If the British government has prevailed on the welfare reform saga, it has similarly had its way on the vexed legacy issue, which has been ‘parked’ yet again in the face of an implacable determination on the part of London that any agreement on how we deal with the past must be secondary to an iron-clad proviso that ‘national security’ will always trump the truth. Moving the British from this position is a challenge of mammoth proportions and it comes as no surprise that Sinn Féin – and the SDLP – failed there too. But once again victims, and in this instance victims of state violence in particular, are shunted to the side as other priorities take precedence. How many more aged and ageing relatives will have gone to their graves without having achieved truth and justice by the time this issue is next raised in any serious and meaningful way is a question that we can’t answer. In their dogged battle against the truth, the British are using the attrition of the passing years as a cynical weapon against families and repeatedly setting the issue to the side suits them down to the ground.

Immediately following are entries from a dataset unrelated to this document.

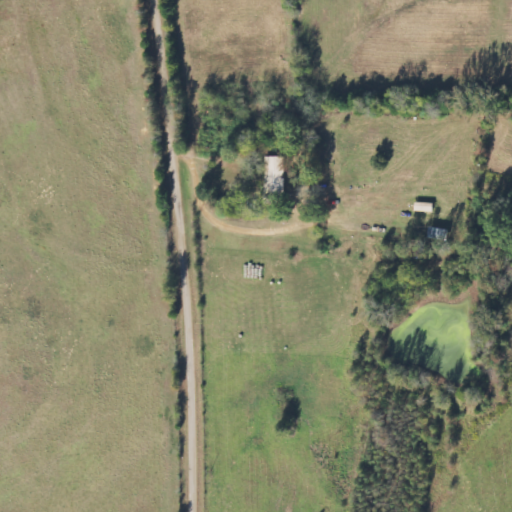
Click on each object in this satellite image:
road: (349, 199)
building: (425, 207)
road: (190, 255)
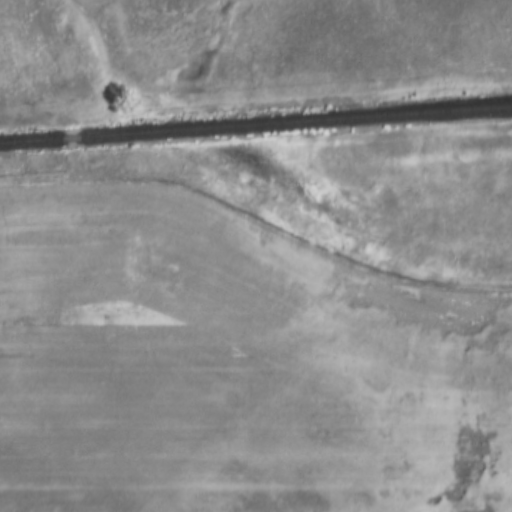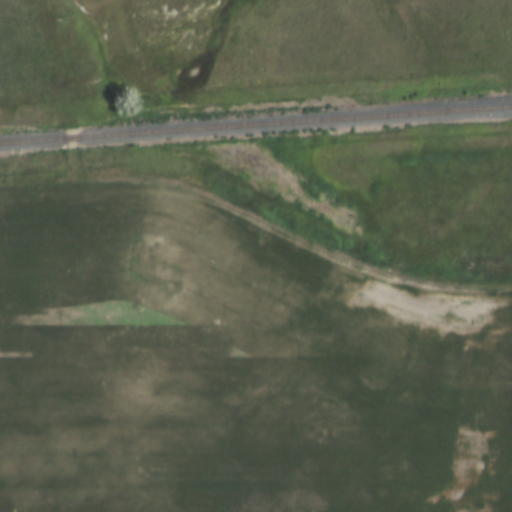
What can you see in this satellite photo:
railway: (256, 121)
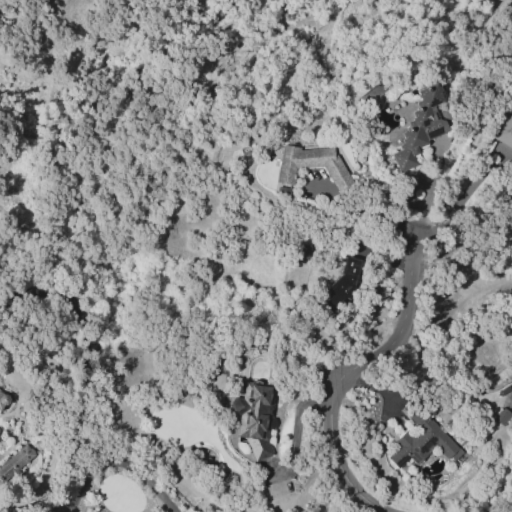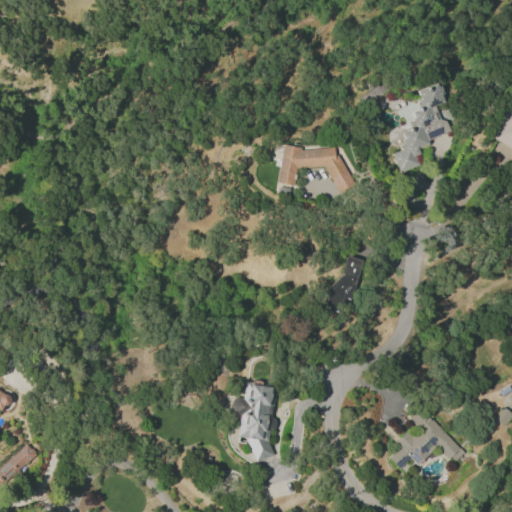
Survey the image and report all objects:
road: (150, 65)
building: (371, 91)
building: (420, 126)
building: (311, 165)
road: (459, 198)
road: (358, 211)
road: (419, 214)
building: (342, 286)
road: (397, 325)
building: (2, 399)
building: (253, 417)
road: (59, 437)
building: (421, 440)
road: (337, 458)
building: (15, 462)
road: (119, 462)
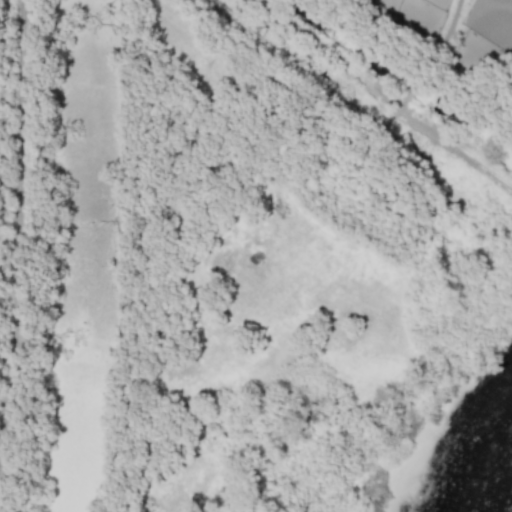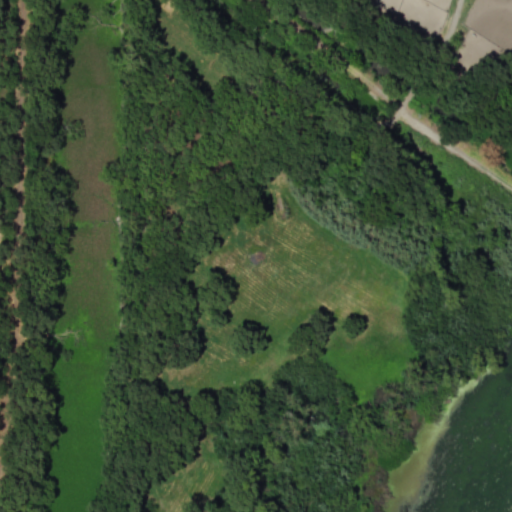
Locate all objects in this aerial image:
railway: (24, 253)
river: (81, 256)
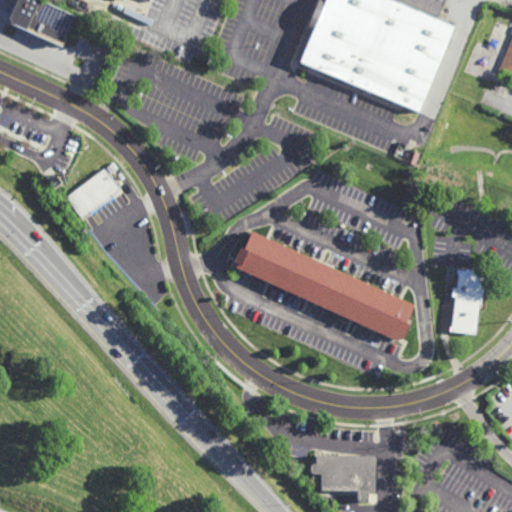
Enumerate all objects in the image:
road: (299, 2)
building: (425, 6)
road: (137, 10)
building: (42, 19)
building: (42, 19)
road: (268, 29)
building: (378, 44)
road: (178, 45)
building: (377, 48)
road: (233, 50)
building: (507, 58)
road: (53, 62)
building: (507, 62)
road: (500, 100)
road: (215, 105)
road: (257, 116)
road: (33, 120)
road: (16, 133)
road: (58, 133)
road: (413, 134)
building: (99, 190)
building: (93, 193)
road: (474, 231)
road: (128, 241)
road: (457, 245)
road: (343, 250)
building: (324, 283)
building: (324, 285)
road: (419, 285)
building: (465, 298)
building: (467, 301)
road: (209, 323)
road: (140, 356)
road: (482, 423)
road: (296, 437)
road: (385, 459)
building: (346, 472)
building: (347, 473)
road: (509, 488)
road: (447, 498)
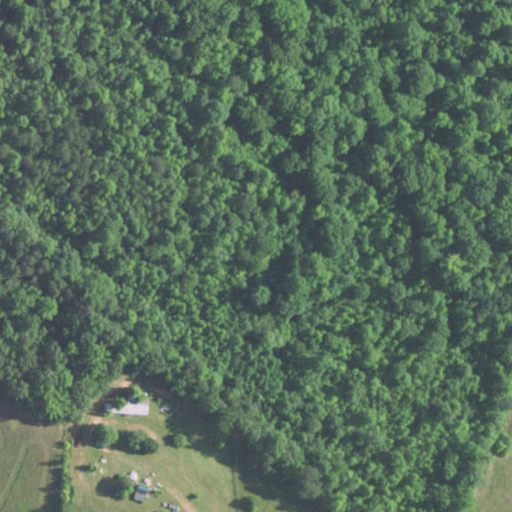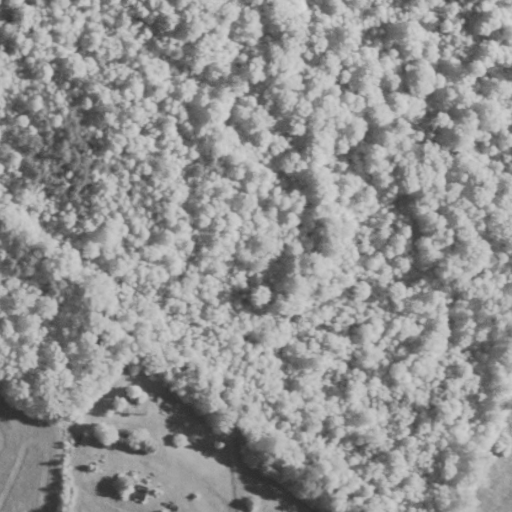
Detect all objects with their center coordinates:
building: (128, 409)
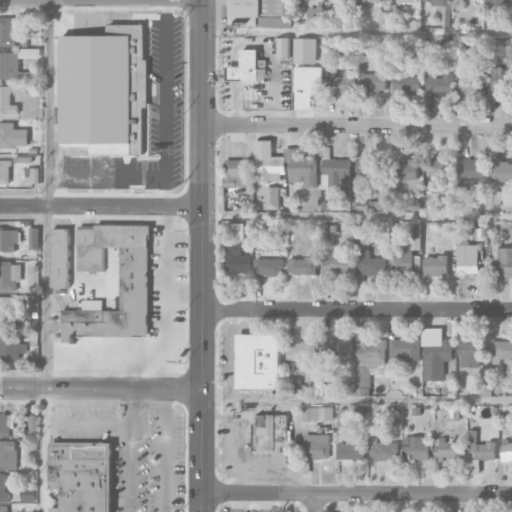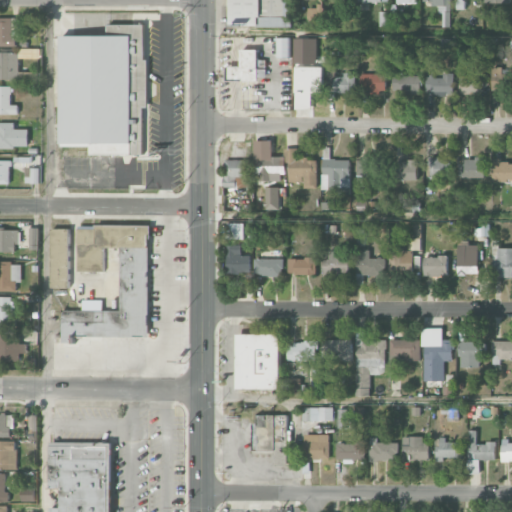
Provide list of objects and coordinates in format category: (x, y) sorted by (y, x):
building: (373, 0)
building: (406, 1)
building: (497, 1)
building: (440, 5)
building: (261, 13)
building: (315, 15)
building: (6, 31)
building: (447, 44)
building: (284, 47)
building: (305, 51)
building: (249, 65)
building: (13, 68)
building: (501, 78)
building: (308, 79)
building: (341, 82)
building: (373, 83)
building: (406, 83)
building: (472, 83)
building: (440, 85)
building: (101, 88)
building: (7, 101)
road: (164, 104)
road: (356, 124)
building: (13, 136)
building: (439, 166)
building: (473, 168)
building: (301, 169)
building: (408, 170)
building: (502, 170)
building: (235, 171)
building: (5, 172)
building: (32, 173)
building: (363, 174)
building: (336, 175)
building: (272, 198)
road: (99, 209)
building: (235, 231)
building: (34, 238)
building: (9, 239)
road: (45, 255)
road: (200, 256)
building: (61, 258)
building: (468, 258)
building: (237, 260)
building: (401, 262)
building: (504, 262)
building: (369, 264)
building: (302, 265)
building: (436, 266)
building: (268, 267)
building: (335, 267)
building: (10, 275)
building: (114, 283)
road: (184, 299)
road: (169, 304)
road: (356, 311)
building: (11, 347)
building: (405, 349)
building: (337, 350)
building: (303, 351)
building: (501, 351)
road: (62, 354)
road: (97, 354)
building: (435, 354)
building: (470, 354)
building: (259, 361)
building: (368, 362)
building: (294, 386)
road: (99, 390)
road: (355, 400)
building: (318, 414)
building: (342, 418)
building: (6, 425)
building: (273, 437)
building: (317, 448)
building: (416, 449)
building: (351, 450)
building: (383, 450)
building: (449, 450)
building: (507, 450)
road: (131, 451)
road: (162, 451)
building: (479, 452)
building: (8, 454)
building: (81, 476)
building: (3, 488)
building: (28, 494)
road: (356, 494)
road: (315, 503)
building: (4, 508)
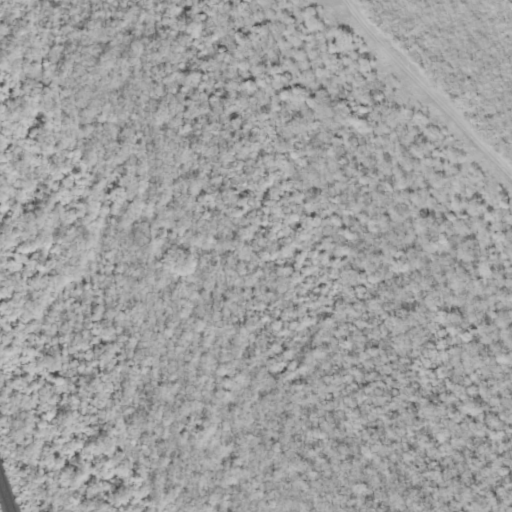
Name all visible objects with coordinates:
railway: (4, 498)
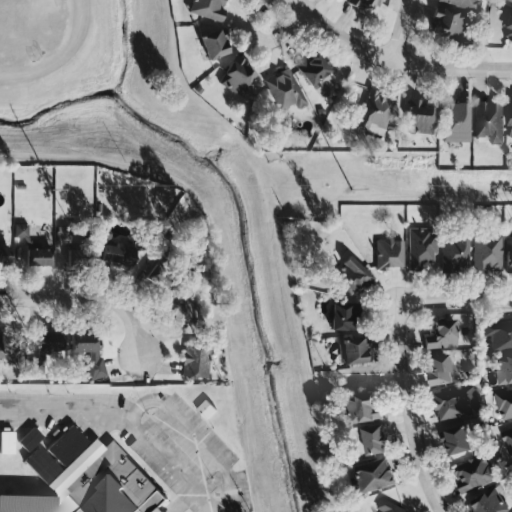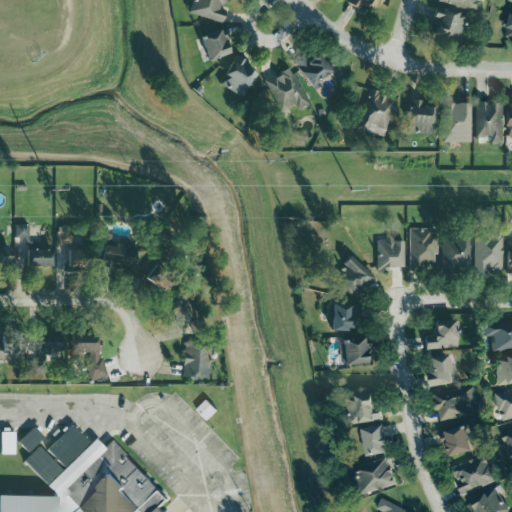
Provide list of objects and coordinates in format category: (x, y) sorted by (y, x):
building: (509, 0)
building: (367, 3)
building: (464, 4)
building: (464, 4)
building: (366, 5)
building: (207, 9)
building: (208, 9)
building: (508, 23)
building: (445, 24)
building: (451, 25)
building: (508, 27)
road: (400, 29)
park: (38, 34)
road: (268, 43)
building: (215, 44)
building: (212, 45)
road: (401, 59)
building: (310, 66)
building: (310, 66)
building: (237, 77)
building: (237, 78)
building: (285, 91)
building: (286, 92)
building: (375, 112)
building: (376, 115)
building: (421, 117)
building: (509, 117)
building: (510, 118)
building: (419, 119)
building: (489, 120)
building: (488, 121)
building: (456, 122)
building: (456, 122)
building: (420, 247)
building: (32, 248)
building: (421, 249)
building: (112, 251)
building: (116, 252)
building: (455, 253)
building: (487, 253)
building: (389, 254)
building: (392, 254)
building: (457, 254)
building: (509, 254)
building: (488, 255)
building: (509, 255)
building: (4, 256)
building: (39, 257)
building: (73, 257)
building: (350, 276)
building: (354, 277)
road: (453, 299)
road: (87, 302)
building: (181, 311)
building: (340, 313)
building: (184, 315)
building: (342, 317)
building: (440, 335)
building: (442, 335)
building: (499, 335)
building: (499, 335)
building: (84, 343)
building: (11, 344)
building: (46, 344)
building: (45, 350)
building: (353, 351)
building: (350, 352)
building: (87, 353)
building: (195, 361)
building: (195, 362)
building: (503, 368)
building: (441, 369)
building: (504, 369)
building: (440, 370)
building: (454, 402)
building: (455, 403)
building: (504, 403)
building: (504, 403)
building: (361, 406)
building: (205, 408)
building: (360, 409)
road: (407, 412)
road: (186, 418)
building: (371, 439)
building: (374, 439)
building: (507, 439)
building: (508, 439)
building: (29, 440)
building: (455, 440)
building: (456, 440)
building: (6, 443)
building: (473, 473)
building: (100, 474)
building: (373, 474)
building: (474, 474)
building: (372, 475)
building: (91, 477)
road: (174, 499)
building: (488, 502)
building: (490, 503)
building: (24, 504)
building: (27, 504)
building: (389, 506)
building: (389, 506)
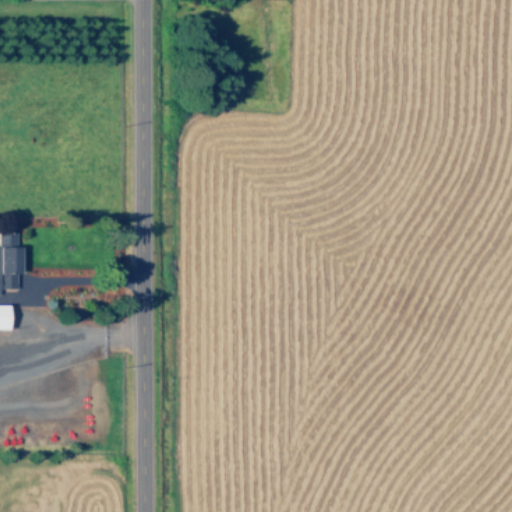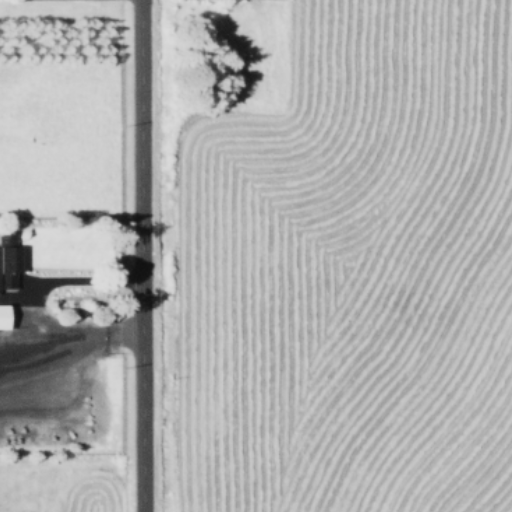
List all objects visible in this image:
road: (140, 255)
building: (7, 266)
crop: (361, 274)
road: (81, 280)
building: (2, 315)
road: (69, 337)
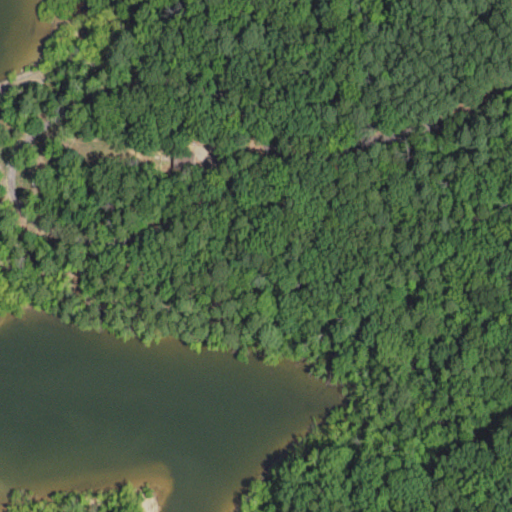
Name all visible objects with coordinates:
road: (401, 150)
building: (184, 160)
building: (184, 162)
park: (287, 224)
road: (40, 225)
road: (469, 351)
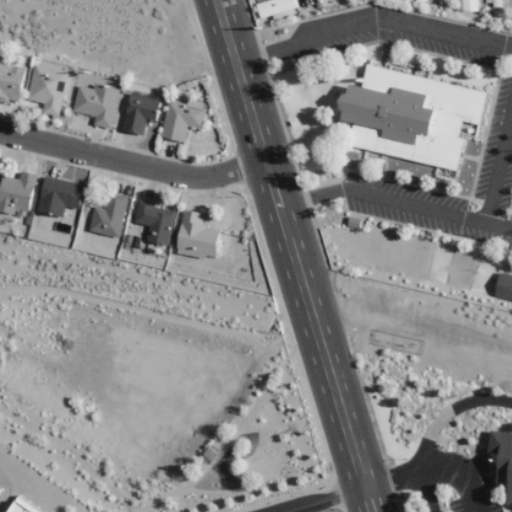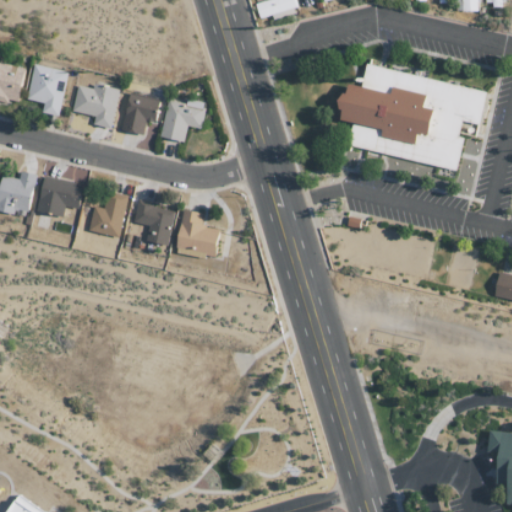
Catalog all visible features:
building: (323, 0)
building: (418, 0)
building: (498, 3)
building: (466, 5)
building: (275, 8)
building: (10, 82)
building: (46, 88)
road: (503, 98)
building: (95, 103)
building: (138, 113)
building: (409, 116)
building: (180, 118)
road: (497, 158)
road: (132, 163)
road: (199, 191)
building: (15, 193)
building: (57, 196)
building: (107, 215)
building: (153, 221)
building: (194, 236)
road: (291, 243)
building: (503, 286)
road: (414, 330)
road: (457, 435)
road: (79, 456)
road: (215, 456)
building: (502, 457)
road: (434, 461)
building: (501, 462)
road: (312, 496)
road: (370, 499)
building: (20, 506)
building: (20, 506)
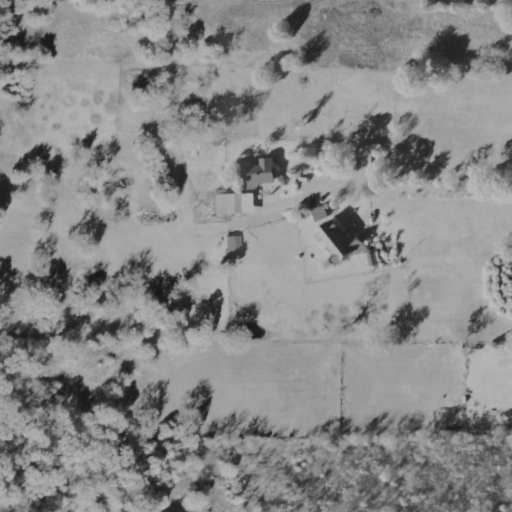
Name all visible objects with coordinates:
building: (237, 203)
building: (323, 216)
building: (341, 242)
building: (375, 260)
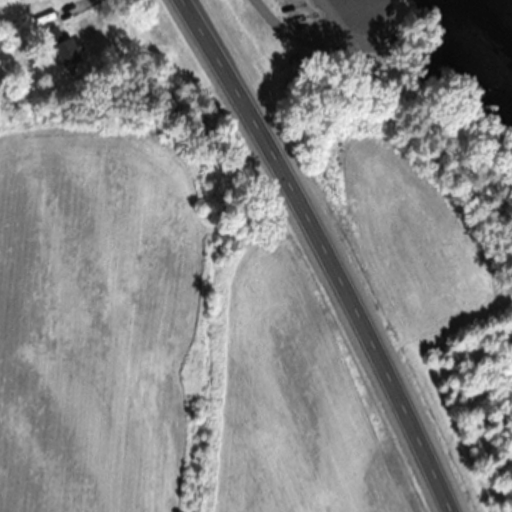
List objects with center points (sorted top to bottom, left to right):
building: (70, 52)
road: (322, 252)
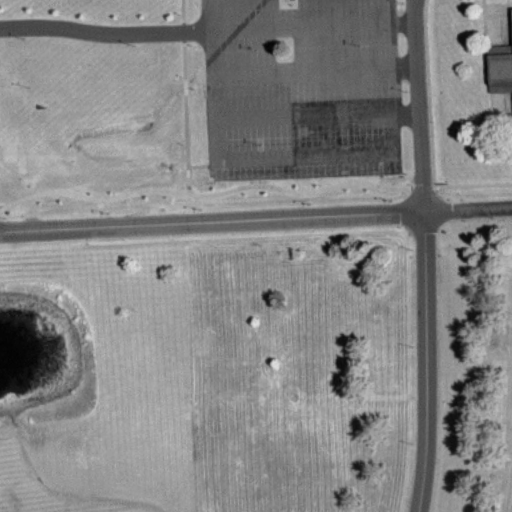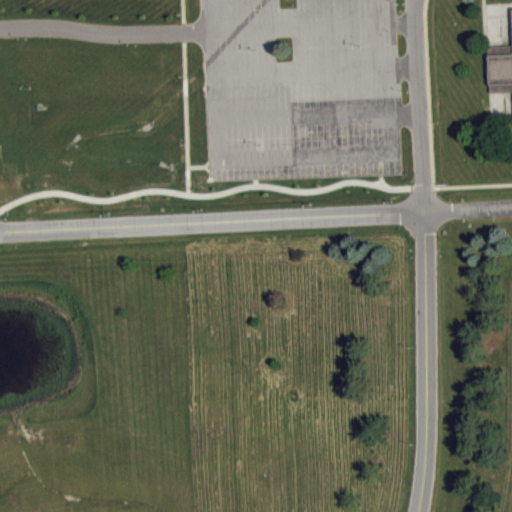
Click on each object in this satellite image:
road: (485, 1)
road: (314, 23)
road: (105, 31)
road: (212, 58)
building: (500, 58)
road: (315, 67)
building: (501, 72)
parking lot: (302, 88)
road: (185, 96)
road: (419, 105)
road: (317, 114)
road: (430, 118)
road: (304, 154)
road: (199, 164)
road: (473, 183)
road: (323, 185)
road: (130, 191)
road: (468, 208)
road: (212, 220)
road: (426, 361)
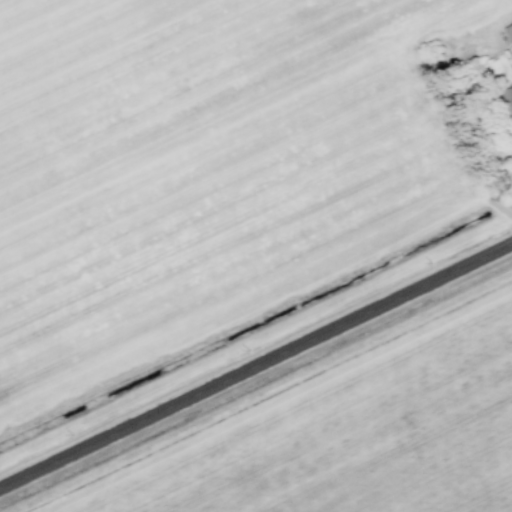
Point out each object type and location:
building: (508, 32)
building: (508, 99)
road: (256, 368)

Meanwhile, all that can be said about the section on paramilitarism – the very issue which precipitated the talks in the first place – is that it would be a joke if it weren’t so serious. The paper-thin proposals are an endorsement of our repeated contention – one shared by many others – that this ‘crisis’ was in effect nothing more than a unionist sham fight and that the deaths of Kevin McGuigan and Jock Davison in reality meant little or nothing to those parties engaged in a struggle for unionist electoral supremacy.

The one issue during the talks that clearly proved least problematic was the need to give business a break. Striking a new and lower corporation tax was the right thing to do, but the poor and the marginalised will smile wryly at the fact that in Stormont 2015, giving money to business is infinitely easier than giving support to those who most need it.